Mesmo mantendo sua moeda desvalorizada há três anos, os Estados Unidos encerraram 2004 com um rombo recorde de 617,3 bilhões de dólares em sua balança comercial. Se, por um lado, o câmbio aumentou a competitividade das exportações americanas, também encareceu as importações. Com os preços do petróleo batendo recordes de cotação e o aumento do consumo de bens importados, o déficit dos Estados Unidos cresceu 24,4% sobre 2003.

Somente com a China, o saldo negativo atingiu 161,98 bilhões de dólares. De acordo com o americano The Wall Street Journal, a cifra é maior que o déficit dos Estados Unidos com a União Européia, que fechou o ano em 114,08 bilhões. Com o Canadá e o México, seus parceiros na Área de Livre Comércio da América do Norte (Nafta), o déficit atingiu 110,83 bilhões.

A boa notícia é que o déficit comercial desacelerou em dezembro, favorecido pela queda do preço internacional do petróleo. De acordo com o Departamento de Comércio americano, a balança comercial ficou negativa em 56,40 bilhões de dólares no último mês do ano, contra 58,33 bilhões em novembro.

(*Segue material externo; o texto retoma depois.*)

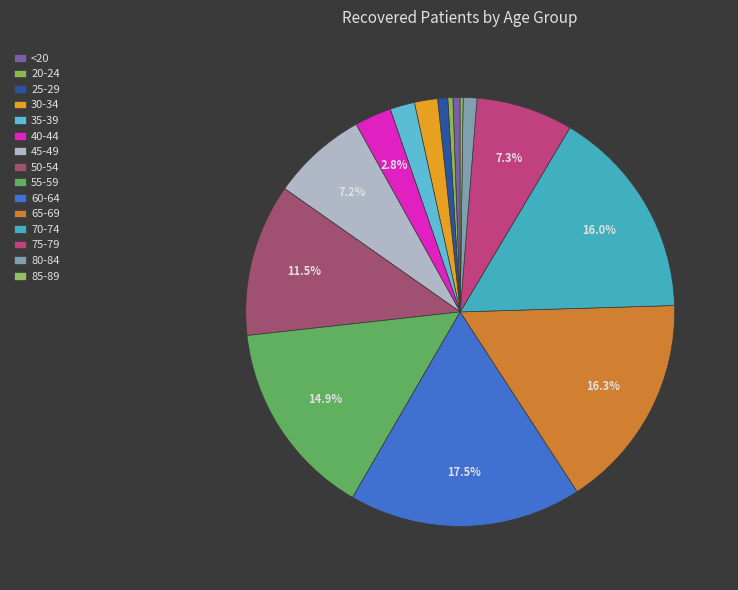

How many segments does this pie chart have?

15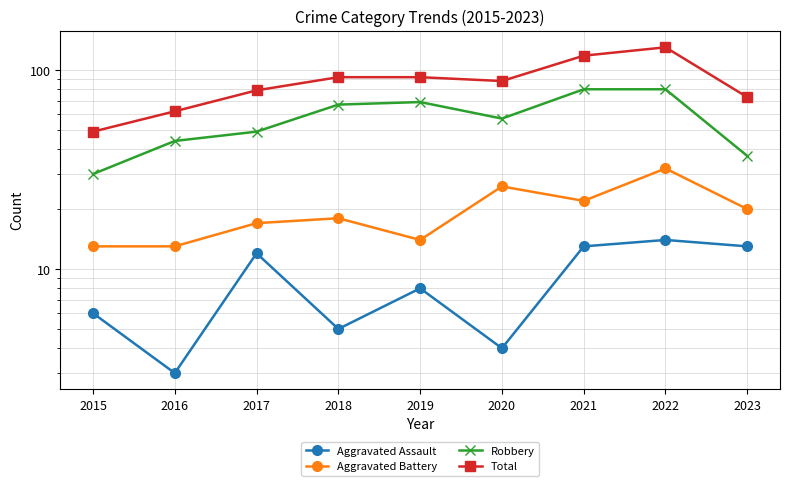

True or false: Total and Aggravated Assault intersect in this chart.

False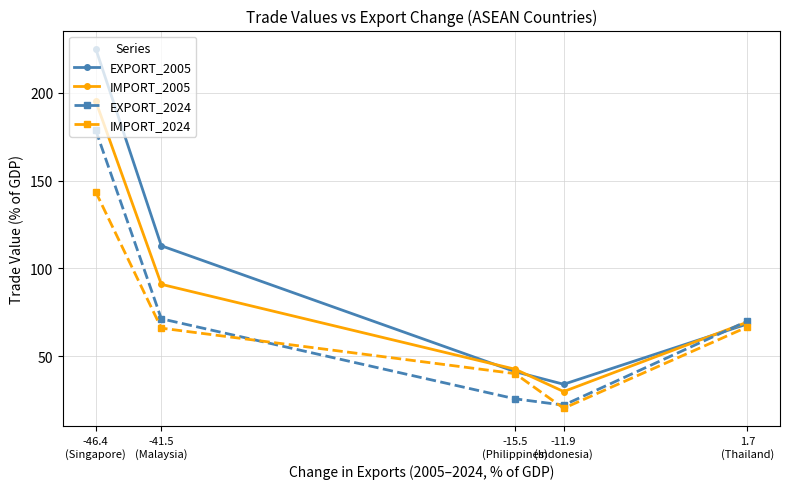

How many values in the EXPORT_2024 series are below 70?

2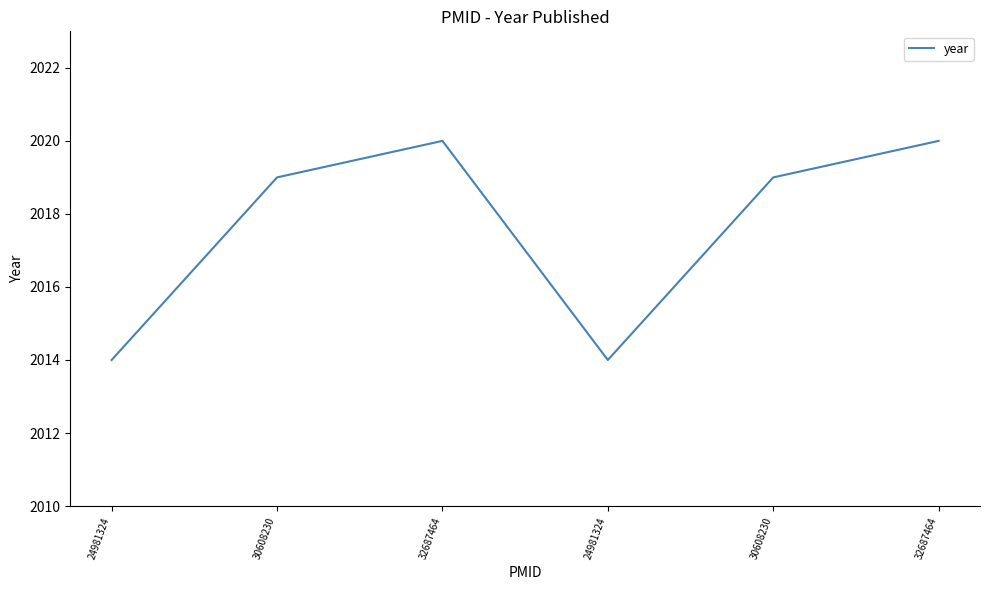

What value does the data have at 30608230?

2019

O montante também é ligeiramente menor que os 57 bilhões de dólares projetados pelo mercado para o período.

No mês retrasado, o preço médio do barril de petróleo caiu 4,52 dólares, para 36,63 dólares. Com isso, os americanos gastaram 11,76 bilhões de dólares em importações de óleo cru, contra 13,43 bilhões em novembro.

No total, as importações alcançaram 156,57 bilhões de dólares em dezembro, uma alta de 0,9% sobre o mês anterior. Já as exportações avançaram 3,2%, para 110,17 bilhões de dólares. As vendas de bens de capital, como equipamentos para telecomunicações e máquinas industriais, somaram 1,57 bilhão.